My photograph in this column is a relatively recent one from a couple of years ago, kindly commissioned by the FT. I have certainly never insisted on using any of my own, especially not one from my younger days. But I suspect quite a few columnists would not mind posting much younger photographs of themselves. In general, the majority of people, especially women, regard any “official” photograph of themselves as a question of vanity, rather than verisimilitude. My wife, at the age of 40, used for her passport a photograph of herself when she was just over 25, looking gorgeous. Needless to say, she had problems at many immigration counters. Entering China, she was always stopped by an officer who would invariably hold up her passport with stretched arm and squinting eyes, followed by a frown. Often, other officers would be invited to check on the resemblance and there would be a lot of shaking heads. Eventually, she realised she had to reduce her vanity, increase her verisimilitude and revert to a contemporaneous photograph.

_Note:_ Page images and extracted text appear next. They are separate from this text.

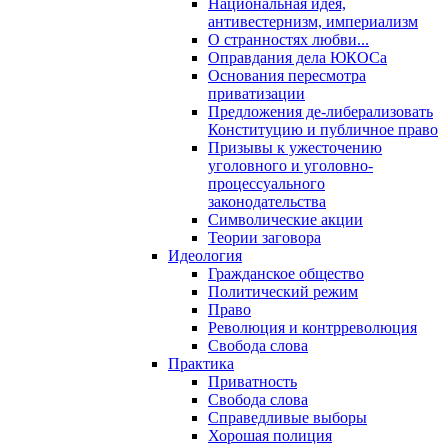
Национальная идея,
антивестернизм, империализм
О странностях любви...
Оправдания дела ЮКОСа
Основания пересмотра
приватизации
Предложения де-либерализовать
Конституцию и публичное право
Призывы к ужесточению
уголовного и уголовно-
процессуального
законодательства
Символические акции
Теории заговора
Идеология
Гражданское общество
Политический режим
Право
Революция и контрреволюция
Свобода слова
Практика
Приватность
Свобода слова
Справедливые выборы
Хорошая полиция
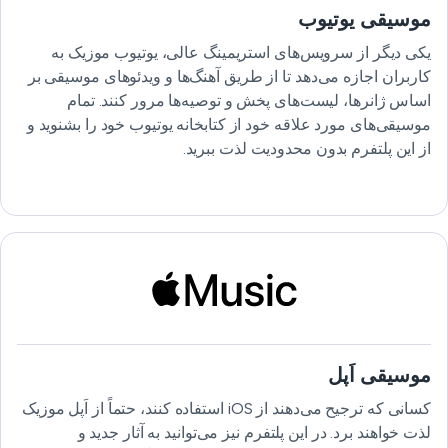
موسیقی یوتیوب
یکی دیگر از سرویس‌های استریمینگ عالی، یوتیوب موزیک به
کاربران اجازه می‌دهد تا از طریق آهنگ‌ها و ویدئوهای موسیقی بر
اساس ژانرها، لیست‌های پخش و توصیه‌ها مرور کنند. تمام
موسیقی‌های مورد علاقه خود از کتابخانه یوتیوب خود را بشنوید و
از این پلتفرم بدون محدودیت لذت ببرید.
موسیقی اَپل
کسانی که ترجیح می‌دهند از iOS استفاده کنند، حتماً از اَپل موزیک
لذت خواهند برد. در این پلتفرم نیز می‌توانید به آثار جدید و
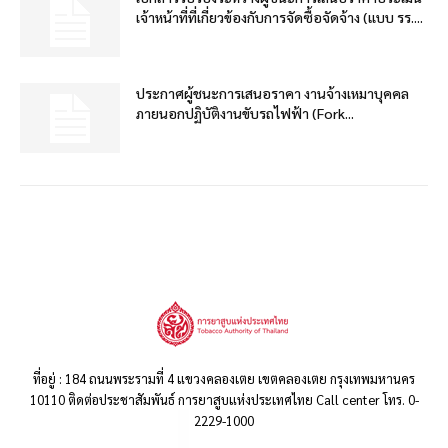
เจ้าหน้าที่ที่เกี่ยวข้องกับการจัดซื้อจัดจ้าง (แบบ รร....
ประกาศผู้ชนะการเสนอราคา งานจ้างเหมาบุคคล
ภายนอกปฏิบัติงานขับรถไฟฟ้า (Fork...
ที่อยู่ : 184 ถนนพระรามที่ 4 แขวงคลองเตย เขตคลองเตย กรุงเทพมหานคร
10110 ติดต่อประชาสัมพันธ์ การยาสูบแห่งประเทศไทย Call center โทร. 0-
2229-1000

I imagine men and women use flattering photographs of themselves on dating sites. How many times have couples met for the first time, with one thinking that the other looks nothing as good as their photograph?

And how about police mug shots? Isn’t this an instance where the portrait is always utterly dreadful? It was a French policeman, Alphonse Bertillon, who standardised the frontal and profile shots in 1888. Bertillon was also famous for being the writing expert for the prosecution in the Dreyfus affair, when he was not a writing expert. His evidence was critical in sending Dreyfus to life imprisonment on Devil’s Island. Bertillon also featured in The Hound of the Baskervilles, in which Sherlock Holmes was described by one of his clients as “the second highest expert in Europe” after Bertillon.

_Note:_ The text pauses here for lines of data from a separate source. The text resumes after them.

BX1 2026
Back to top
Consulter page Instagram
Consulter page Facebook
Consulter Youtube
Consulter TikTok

The reason for this note is a small detail, but it seems to endure. In the photo used for your column you are shown with a pocket handkerchief on the right-hand side. I know you would never do this in reality so I assume the photo is transposed. Not a big deal but, as a stickler for detail, I thought you’d want to know. It has been going on for many months.

People regularly write in to complain about my photograph because I seem to have the top pocket of my jacket on the right-hand side and not the usual left. This inevitably leads to an accusation of carelessness on the part of FT photo editors. But may I say, for the umpteenth time, that the photo has not be transposed or reversed. I deliberately have my pocket like this in order to try to feel different from the other 3.5bn or so men who wear jackets with a monotonous left-hand pocket.

I think the trend towards using glass doors and walls to separate hotel bedrooms from their bathrooms is utterly inexecrable, don’t you?

For a moment, given your context, I thought you were going to commit a malapropism by the use of the word inexecrable. Thankfully you did not fall into that trap. En pointe, I think it is not a bad idea to join a standard hotel bedroom and its en-suite bathroom by a glass partition. It certainly diminishes the tedious feeling of encountering yet another hotel room that opens on to a corridor with a bathroom on one side, leading inexorably into a space that is the bedroom. It feels roomier for a start if the bedroom and the bathroom spaces are contiguous, visually and physically. At home, I have a bedroom and bathroom separated by a set of sliding glass doors with a fireplace in the bathroom. This way, I can enjoy the fire while in bed or in my bath.

Do you think Lada is a discredited brand. Would it better to rename the cars after their parent group Vaz?

One has to admit that the Lada brand exudes hideousness. The Lada Niva 4x4 must rank as one of the ugliest cars ever made, although I have always fantasised about using one on a grouse moor and driving it straight into a butt. But I am not sure if the name Vaz is much better. One other thing about Vaz: in 1974, it was given the licence to make Wankel engines. So Vaz and Wankel have worked well.